S.M. Jaleel may seem like small potatoes. After all, this little beverage producer operates out of Trinidad and Tobago and Barbados, and its flagship brand has a deformed endomorph for a mascot. But there's something remarkable about the kids running this Third-World would-be megacorporation they're learning from American business.
They've got a mission statement: to be the leading manufacturer and the
lowest cost producer in the Caribbean of quality flavoured soft drinks, packaged in P.E.T.
They've got a vision: to establish CHUBBY as a global brand.
And they've got a product: some of the world's weirdest soft drinks.

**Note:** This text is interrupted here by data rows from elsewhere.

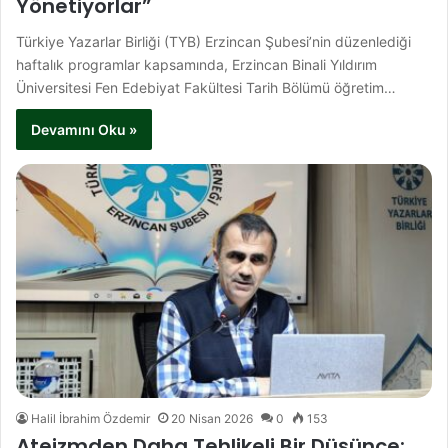
Yönetiyorlar”
Türkiye Yazarlar Birliği (TYB) Erzincan Şubesi’nin düzenlediği
haftalık programlar kapsamında, Erzincan Binali Yıldırım
Üniversitesi Fen Edebiyat Fakültesi Tarih Bölümü öğretim…
Devamını Oku »
Halil İbrahim Özdemir
20 Nisan 2026
0
153
Ateizmden Daha Tehlikeli Bir Düşünce: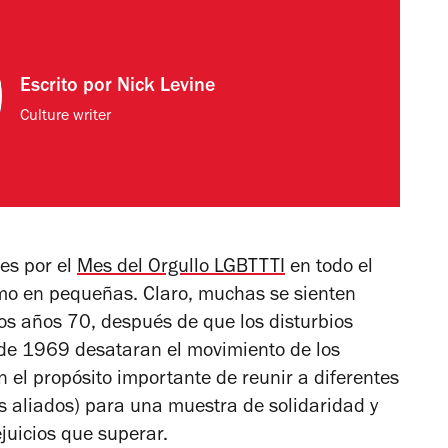
Escrito por
Nick Levine
Culture writer
es por el
Mes del Orgullo LGBTTTI
en todo el
mo en pequeñas. Claro, muchas se sienten
los años 70, después de que los disturbios
 de 1969 desataran el movimiento de los
 el propósito importante de reunir a diferentes
 aliados) para una muestra de solidaridad y
ejuicios que superar.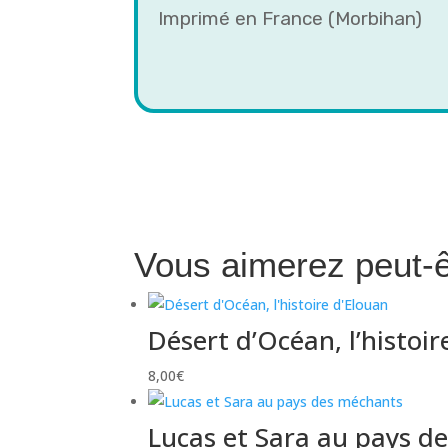
Imprimé en France (Morbihan)
Vous aimerez peut-
Désert d’Océan, l’histoir
8,00
€
Lucas et Sara au pays d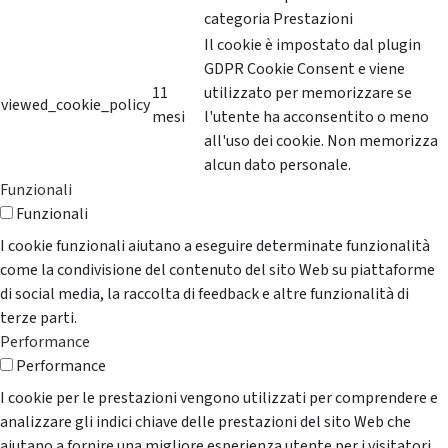
categoria Prestazioni
Il cookie è impostato dal plugin
GDPR Cookie Consent e viene
11
utilizzato per memorizzare se
viewed_cookie_policy
mesi
l'utente ha acconsentito o meno
all'uso dei cookie. Non memorizza
alcun dato personale.
Funzionali
Funzionali
I cookie funzionali aiutano a eseguire determinate funzionalità
come la condivisione del contenuto del sito Web su piattaforme
di social media, la raccolta di feedback e altre funzionalità di
terze parti.
Performance
Performance
I cookie per le prestazioni vengono utilizzati per comprendere e
analizzare gli indici chiave delle prestazioni del sito Web che
aiutano a fornire una migliore esperienza utente per i visitatori.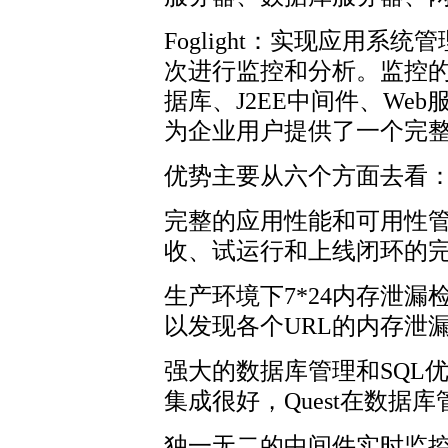
Foglight：实现应用
次进行监控和分析。监控
据库、J2EE中间件、We
为企业用户提供了一个完
优势主要从六个方面去看
完整的应用性能和可用性
收、试运行和上线闭环的
生产环境下7*24内存泄漏检
以发现各个URL的内存泄
强大的数据库管理和SQL优
集成很好，Quest在数据
独一无二的中间件实时监控和建议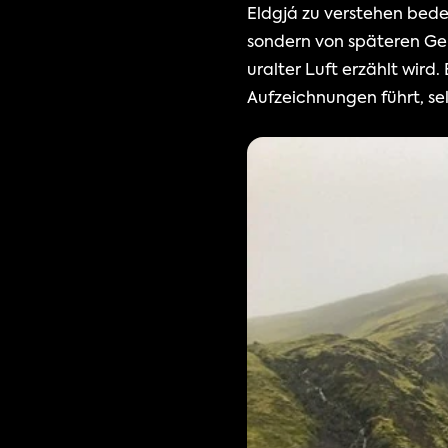
Eldgjá zu verstehen bede
sondern von späteren Ge
uralter Luft erzählt wird.
Aufzeichnungen führt, se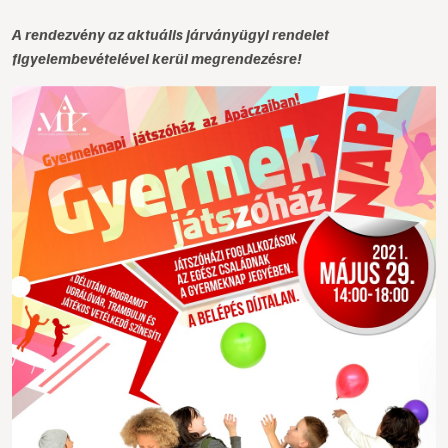
A rendezvény az aktuális járványügyi rendelet
figyelembevételével kerül megrendezésre!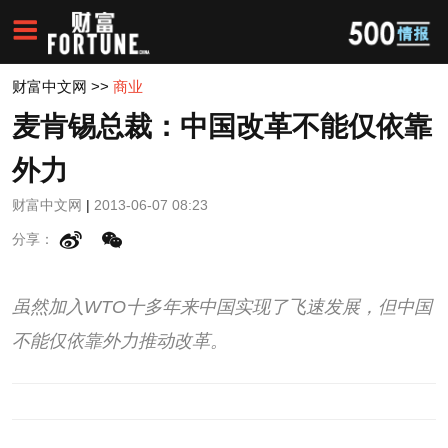
财富中文网
>>
商业
麦肯锡总裁：中国改革不能仅依靠
外力
财富中文网
|
2013-06-07 08:23
分享：
虽然加入WTO十多年来中国实现了飞速发展，但中国
不能仅依靠外力推动改革。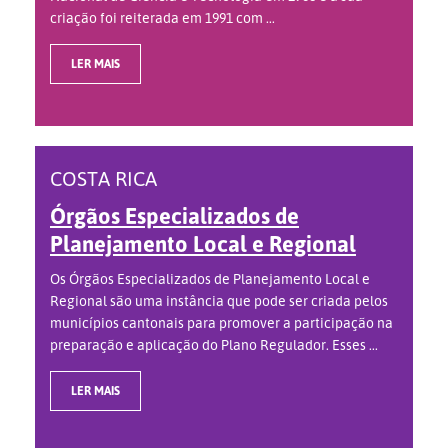
criação foi reiterada em 1991 com ...
LER MAIS
COSTA RICA
Órgãos Especializados de
Planejamento Local e Regional
Os Órgãos Especializados de Planejamento Local e
Regional são uma instância que pode ser criada pelos
municípios cantonais para promover a participação na
preparação e aplicação do Plano Regulador. Esses ...
LER MAIS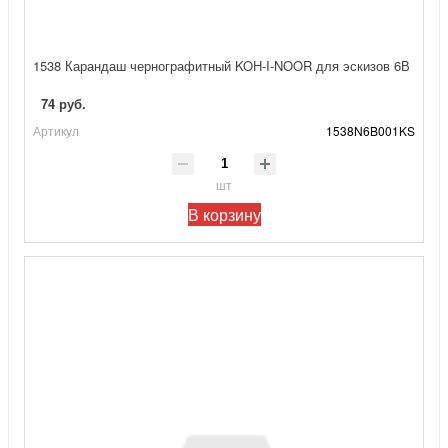
1538 Карандаш чернографитный KOH-I-NOOR для эскизов 6В
74 руб.
Артикул
1538N6B001KS
шт
В корзину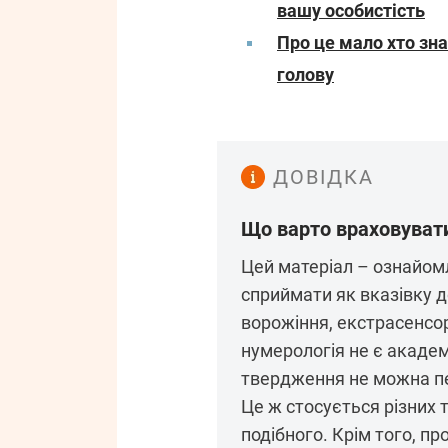
вашу особистість
Про це мало хто зна
голову
ДОВІДКА
Що варто враховувати
Цей матеріал – ознайомл
сприймати як вказівку до
ворожіння, екстрасенсо
нумерологія не є академ
твердження не можна пе
Це ж стосується різних 
подібного. Крім того, п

This last statement is not value-neutral. Anyone raised on Mountain Dew clearly has no right to criticize the soft drinks of other nations for being unnatural or bizarre. But CHUBBY beverages come in flavors like guarana, pineapple and sorrel, and they're based on sugar, rather than corn syrup, giving them a taste that is bizarrely cloying and intense to an American palate.
Ah, for the graceful simplicity of Crystal Pepsi.
But from the amazing profusion of American business jargon that clutters the S.M. Jaleel website, to the intense pride it takes in expanding its line of beverages to countries across the developing world it becomes clear that S.M. Jaleel is truly The Little Company That Could.
Its success has been acheived by pursuing a marketing strategy that explains itself better than any sarcastic bracketing phrase ever could:
"Launched in September 1993, CHUBBY is first carbonated soft drink to be developed and targeted specifically at children under the age of 12. Its success has been phenomenal. By 1994, CHUBBY had become the largest selling carbonated soft drink amongst children in the Caribbean region."
CHUBBY's mascot, the imaginatively named "Mr. CHUBBY," wears "brightly-coloured clothes and a trendy yellow cap," and is touted on the Jaleel website as reflecting the "loveable, jolly and playful qualities which kids easily identify with and accept."
A quick review of Mr. CHUBBY's actual qualities reveals the following:
Mr. CHUBBY is a grotesquely obese, poorly-rendered dwarf. The combined effect of his semi-circular smile and raised eyebrows makes him appear as though he's just offered to "take care of your wife" while you're on vacation.
Mr. CHUBBY's blue pants are essentially obscured his enormous red shirt, which in turn conceals a rippling mass of pasty-white flesh.
Mr. CHUBBY's company proudly boasts of being pioneers in the field of producing enormous amounts of plastic bottles: "the bottles are produced from resin and filled on-line, in one continuous process, at speeds exceeding 40,000 bottles per hour."
Mr. CHUBBY, therefore, is overweight, greedy, not particularly environmentally conscious and poorly dressed. We have met Mr. CHUBBY, and he is us. We have met S.M. Jaleel, and it is a plain-English, poor man's version of an American corporation, touting its own excellence, boasting of its plans to expand its product to the far ends of the Earth, and producing a product none of us really need. To wit: this would-be corporate monster is spraying out tens of thousands of gallons of sugar water spiked with a modicum of flavor.
Of course, the sins of S.M. Jaleel, whatever they may be, surely pale before the hilarious bumblings of companies like Archer Daniels Midland, Exxon, or the odiously evil PepsiCo, whose Burmese slave domes can never be erased from the world's conscience. But it's a bit sad to imagine that in every developing nation, companies like S.M. Jaleel are taking their lead from American companies and rampaging down their own little warpaths of expansion without limits. Even if American companies ever get their environmental and social acts together, we'll have a new problem on our hands: all those companies in the outside world that have followed our example, instead of listening to our sermon.